%%

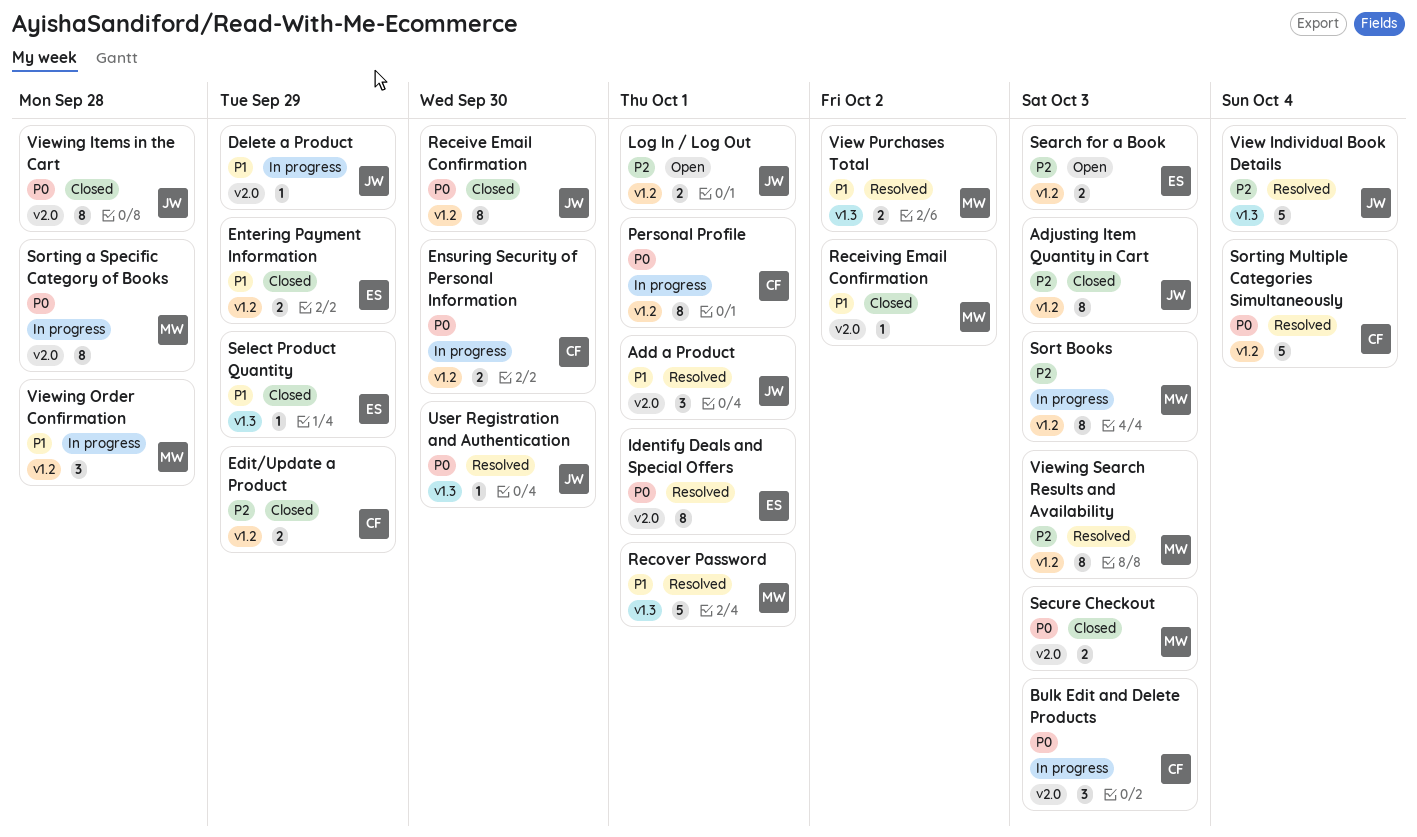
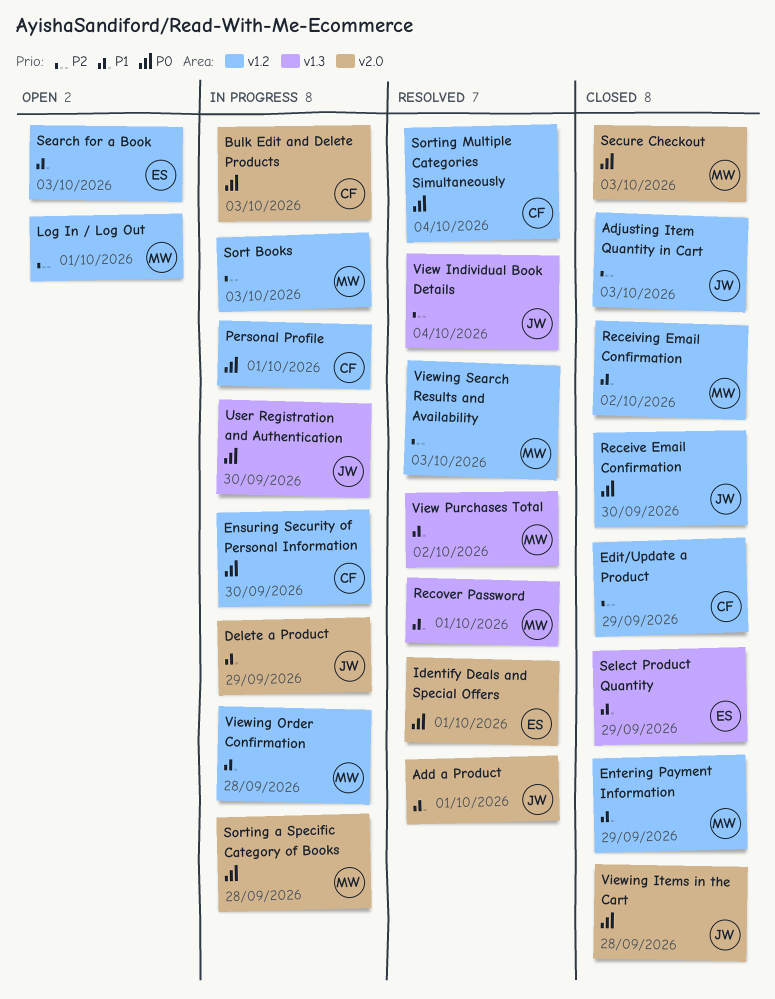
Entering Payment Information, owner: ES -> MW
Log In / Log Out, owner: JW -> MW
Receiving Email Confirmation, label: v2.0 -> v1.2
Search for a Book, priority: P2 -> P1
User Registration and Authentication, status: Resolved -> In progress

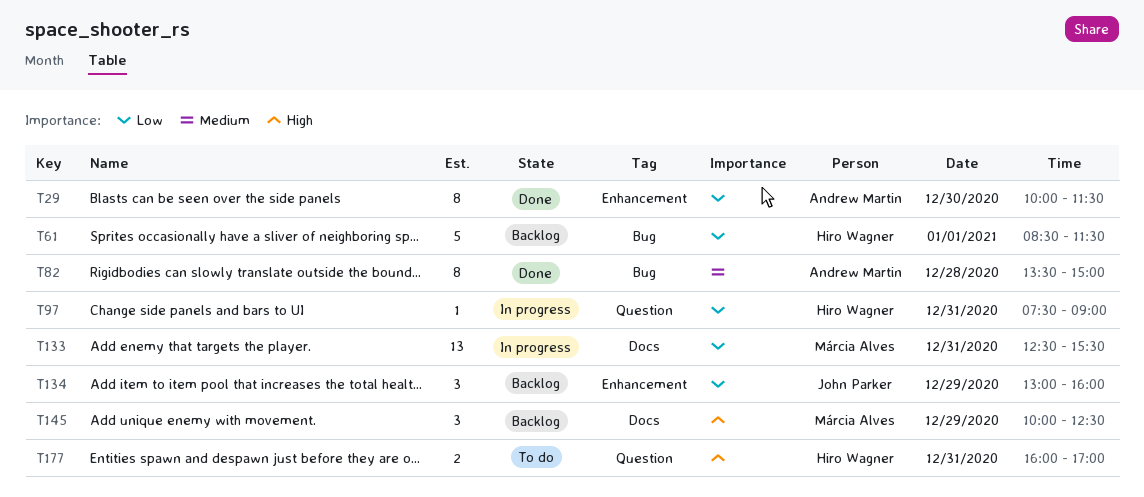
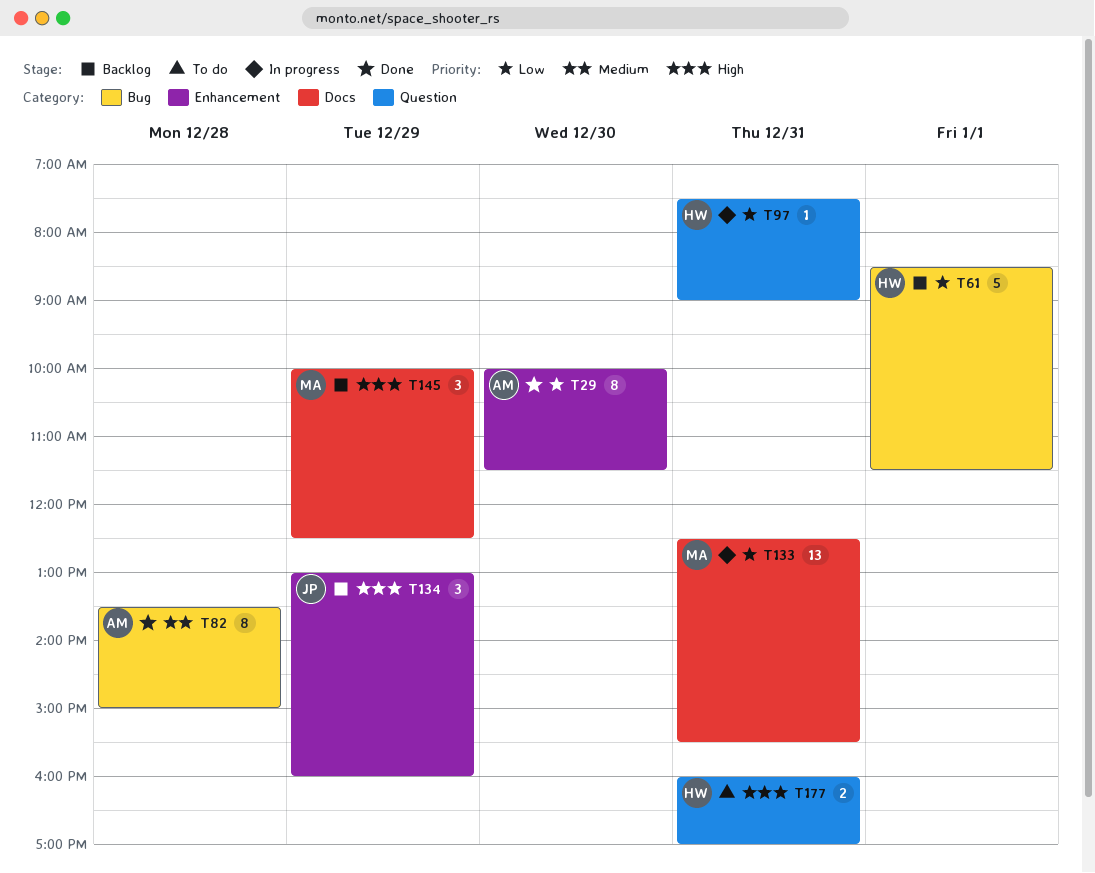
T134, priority: Low -> High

%%

Problem: Return each line from the material above exactly, but not the pictures.

Response box:
Entering Payment Information, owner: ES -> MW
Log In / Log Out, owner: JW -> MW
Receiving Email Confirmation, label: v2.0 -> v1.2
Search for a Book, priority: P2 -> P1
User Registration and Authentication, status: Resolved -> In progress

T134, priority: Low -> High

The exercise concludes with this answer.